Sunday, August 28, 2016

Beach reading roundup

Neal Stephenson, Seveneves. Stephenson's Snow Crash and The Diamond Age explode with energy, creativity, vivid characters, and dark humor. Both are great reads from beginning to end. Seveneves lacks every single redeeming feature of those books. It is derivative, tedious, humorless, and endless. I gave up long after I should have... several hundred pages into this deep pile of crap.

Elena Ferrante, My Brilliant Friend. Recommended by my colleague MK... along with everyone else. It is a fine novel: wonderful storytelling, psychologically astute... and the translation is exceptional.

John LeCarre, A Call for the Dead. His first, introducing George Smiley. I've read it a couple times, and though it was not my first Smiley novel (nor my favorite*), it would be the best place to start. It is a perfect suspense novel, and more.

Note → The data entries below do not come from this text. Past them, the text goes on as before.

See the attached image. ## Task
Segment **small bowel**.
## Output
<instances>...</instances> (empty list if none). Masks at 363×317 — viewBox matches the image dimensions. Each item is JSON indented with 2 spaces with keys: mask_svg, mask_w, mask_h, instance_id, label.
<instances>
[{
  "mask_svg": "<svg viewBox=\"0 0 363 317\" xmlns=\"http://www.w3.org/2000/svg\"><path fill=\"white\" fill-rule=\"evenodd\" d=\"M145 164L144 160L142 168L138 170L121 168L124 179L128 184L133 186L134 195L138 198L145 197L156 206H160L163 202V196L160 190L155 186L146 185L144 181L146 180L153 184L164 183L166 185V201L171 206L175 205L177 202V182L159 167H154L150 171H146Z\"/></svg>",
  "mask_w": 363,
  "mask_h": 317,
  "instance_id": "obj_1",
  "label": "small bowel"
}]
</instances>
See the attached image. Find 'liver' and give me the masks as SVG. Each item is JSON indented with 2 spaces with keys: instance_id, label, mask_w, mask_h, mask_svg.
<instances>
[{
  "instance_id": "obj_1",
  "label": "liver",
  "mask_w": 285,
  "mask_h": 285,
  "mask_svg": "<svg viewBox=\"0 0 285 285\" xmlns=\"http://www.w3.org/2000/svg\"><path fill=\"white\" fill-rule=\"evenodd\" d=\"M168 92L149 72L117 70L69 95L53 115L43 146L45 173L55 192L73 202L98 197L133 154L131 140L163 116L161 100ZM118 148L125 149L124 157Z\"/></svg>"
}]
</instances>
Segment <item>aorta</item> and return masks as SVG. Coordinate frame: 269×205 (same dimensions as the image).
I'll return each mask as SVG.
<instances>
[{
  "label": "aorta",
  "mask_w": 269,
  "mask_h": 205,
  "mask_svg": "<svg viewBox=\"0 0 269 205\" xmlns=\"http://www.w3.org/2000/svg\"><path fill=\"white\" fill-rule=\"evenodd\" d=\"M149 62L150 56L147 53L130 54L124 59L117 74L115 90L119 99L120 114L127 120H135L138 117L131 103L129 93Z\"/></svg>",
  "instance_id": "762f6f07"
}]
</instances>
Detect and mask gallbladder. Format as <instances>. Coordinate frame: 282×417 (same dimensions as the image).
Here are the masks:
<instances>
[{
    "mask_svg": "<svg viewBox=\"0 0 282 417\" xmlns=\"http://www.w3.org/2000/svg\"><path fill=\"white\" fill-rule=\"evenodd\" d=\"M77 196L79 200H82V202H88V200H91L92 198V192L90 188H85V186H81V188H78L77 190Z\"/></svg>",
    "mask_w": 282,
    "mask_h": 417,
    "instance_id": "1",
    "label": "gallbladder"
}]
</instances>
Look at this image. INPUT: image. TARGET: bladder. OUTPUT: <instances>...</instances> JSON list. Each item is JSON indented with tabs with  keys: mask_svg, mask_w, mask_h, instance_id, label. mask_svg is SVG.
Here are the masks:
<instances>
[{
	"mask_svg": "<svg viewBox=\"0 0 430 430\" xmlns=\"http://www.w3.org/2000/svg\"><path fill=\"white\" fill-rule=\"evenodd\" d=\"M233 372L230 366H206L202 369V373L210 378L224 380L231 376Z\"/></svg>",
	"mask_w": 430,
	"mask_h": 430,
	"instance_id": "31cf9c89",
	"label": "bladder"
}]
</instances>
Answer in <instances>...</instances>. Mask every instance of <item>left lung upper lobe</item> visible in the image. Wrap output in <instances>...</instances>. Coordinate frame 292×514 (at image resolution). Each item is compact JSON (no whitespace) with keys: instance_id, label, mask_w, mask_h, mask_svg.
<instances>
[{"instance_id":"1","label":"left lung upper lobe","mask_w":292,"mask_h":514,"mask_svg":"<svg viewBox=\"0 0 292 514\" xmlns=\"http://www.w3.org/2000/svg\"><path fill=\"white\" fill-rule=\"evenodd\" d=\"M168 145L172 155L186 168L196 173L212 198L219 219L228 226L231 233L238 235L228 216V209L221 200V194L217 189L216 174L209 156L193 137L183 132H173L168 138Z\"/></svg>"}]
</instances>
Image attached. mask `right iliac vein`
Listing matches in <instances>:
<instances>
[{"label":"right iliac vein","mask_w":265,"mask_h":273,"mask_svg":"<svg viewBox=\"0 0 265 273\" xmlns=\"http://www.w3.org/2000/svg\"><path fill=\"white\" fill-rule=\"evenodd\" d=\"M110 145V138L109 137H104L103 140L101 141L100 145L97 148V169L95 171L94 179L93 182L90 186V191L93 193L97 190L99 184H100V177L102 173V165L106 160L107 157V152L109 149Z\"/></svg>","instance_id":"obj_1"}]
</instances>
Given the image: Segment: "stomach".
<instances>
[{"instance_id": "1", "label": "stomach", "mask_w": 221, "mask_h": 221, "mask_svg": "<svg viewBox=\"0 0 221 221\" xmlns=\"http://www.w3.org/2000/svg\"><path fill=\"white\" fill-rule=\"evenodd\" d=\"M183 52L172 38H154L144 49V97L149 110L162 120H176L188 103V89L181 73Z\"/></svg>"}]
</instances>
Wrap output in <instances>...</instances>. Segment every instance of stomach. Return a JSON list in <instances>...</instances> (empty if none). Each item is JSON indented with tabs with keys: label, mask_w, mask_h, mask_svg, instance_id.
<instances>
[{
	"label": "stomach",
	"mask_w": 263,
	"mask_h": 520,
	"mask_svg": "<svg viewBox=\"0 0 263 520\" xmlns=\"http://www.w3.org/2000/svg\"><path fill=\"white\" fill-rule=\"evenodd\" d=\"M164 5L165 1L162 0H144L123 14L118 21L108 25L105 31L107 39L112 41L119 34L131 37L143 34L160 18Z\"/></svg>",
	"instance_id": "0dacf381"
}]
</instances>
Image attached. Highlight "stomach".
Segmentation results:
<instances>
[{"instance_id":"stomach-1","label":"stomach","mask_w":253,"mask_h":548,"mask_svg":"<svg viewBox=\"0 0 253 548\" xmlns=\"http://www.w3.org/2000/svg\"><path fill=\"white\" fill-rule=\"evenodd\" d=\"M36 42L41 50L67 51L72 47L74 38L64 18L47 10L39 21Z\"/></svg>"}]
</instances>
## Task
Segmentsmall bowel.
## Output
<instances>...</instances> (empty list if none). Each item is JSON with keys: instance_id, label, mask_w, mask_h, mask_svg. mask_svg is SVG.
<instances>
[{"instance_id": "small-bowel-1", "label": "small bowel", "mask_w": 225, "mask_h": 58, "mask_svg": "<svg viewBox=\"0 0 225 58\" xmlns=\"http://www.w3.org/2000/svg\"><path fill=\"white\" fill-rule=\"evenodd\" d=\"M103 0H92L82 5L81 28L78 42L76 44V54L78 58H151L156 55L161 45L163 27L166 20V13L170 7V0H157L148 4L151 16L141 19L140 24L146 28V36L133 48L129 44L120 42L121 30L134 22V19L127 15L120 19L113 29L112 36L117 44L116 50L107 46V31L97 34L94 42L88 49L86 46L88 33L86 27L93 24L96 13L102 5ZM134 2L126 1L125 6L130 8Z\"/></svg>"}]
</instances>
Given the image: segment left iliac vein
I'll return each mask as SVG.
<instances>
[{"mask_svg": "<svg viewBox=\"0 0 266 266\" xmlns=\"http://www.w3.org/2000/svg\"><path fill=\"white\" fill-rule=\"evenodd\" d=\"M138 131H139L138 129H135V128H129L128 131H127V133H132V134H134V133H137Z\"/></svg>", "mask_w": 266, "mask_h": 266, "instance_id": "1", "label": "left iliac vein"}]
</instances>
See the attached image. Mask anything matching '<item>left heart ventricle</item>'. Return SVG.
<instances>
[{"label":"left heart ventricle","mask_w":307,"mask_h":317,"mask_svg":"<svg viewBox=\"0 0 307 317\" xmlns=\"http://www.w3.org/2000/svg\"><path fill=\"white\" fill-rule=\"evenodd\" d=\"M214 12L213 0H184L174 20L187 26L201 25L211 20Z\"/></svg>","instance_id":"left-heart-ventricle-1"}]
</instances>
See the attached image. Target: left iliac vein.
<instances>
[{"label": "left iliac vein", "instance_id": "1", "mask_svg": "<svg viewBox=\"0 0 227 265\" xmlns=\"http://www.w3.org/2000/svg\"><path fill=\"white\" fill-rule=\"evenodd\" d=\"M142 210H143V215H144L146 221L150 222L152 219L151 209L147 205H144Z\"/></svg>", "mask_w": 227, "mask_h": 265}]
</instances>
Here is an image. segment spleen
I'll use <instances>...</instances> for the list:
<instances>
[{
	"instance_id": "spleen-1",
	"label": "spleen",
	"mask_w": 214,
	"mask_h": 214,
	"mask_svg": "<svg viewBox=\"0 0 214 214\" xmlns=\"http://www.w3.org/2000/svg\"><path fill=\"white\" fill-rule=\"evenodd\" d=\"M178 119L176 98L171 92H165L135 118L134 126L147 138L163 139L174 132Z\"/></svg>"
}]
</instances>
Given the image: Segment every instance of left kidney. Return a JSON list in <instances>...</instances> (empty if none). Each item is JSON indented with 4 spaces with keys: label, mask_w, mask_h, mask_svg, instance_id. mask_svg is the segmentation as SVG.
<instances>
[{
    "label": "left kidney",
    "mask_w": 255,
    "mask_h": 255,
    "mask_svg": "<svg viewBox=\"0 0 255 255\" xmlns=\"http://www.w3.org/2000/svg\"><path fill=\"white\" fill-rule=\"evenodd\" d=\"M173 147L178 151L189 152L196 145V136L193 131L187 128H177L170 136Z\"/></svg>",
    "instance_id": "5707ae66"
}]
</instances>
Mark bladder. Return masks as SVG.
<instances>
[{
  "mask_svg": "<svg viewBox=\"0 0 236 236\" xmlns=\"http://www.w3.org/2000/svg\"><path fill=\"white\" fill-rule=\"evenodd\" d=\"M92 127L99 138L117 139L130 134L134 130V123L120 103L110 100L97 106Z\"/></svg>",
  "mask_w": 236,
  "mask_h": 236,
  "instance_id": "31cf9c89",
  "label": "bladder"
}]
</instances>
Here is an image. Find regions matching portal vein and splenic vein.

Attica Locke, The Cutting Season. A whodunit featuring a charismatic single mom protagonist and an atmospheric mis-en-scène on a restored Louisiana sugar plantation. I picked it up from the hotel bookshelf for the flight home from Kauai. There are times when our hero Caren Gray makes decisions that are not as smart as she is, and the villains are a bit one-dimensional, but overall it is a fine escape with a deftly handled element of American racial history that doesn't insult your intelligence or standards.

* That would be Tinker Tailor Soldier Spy.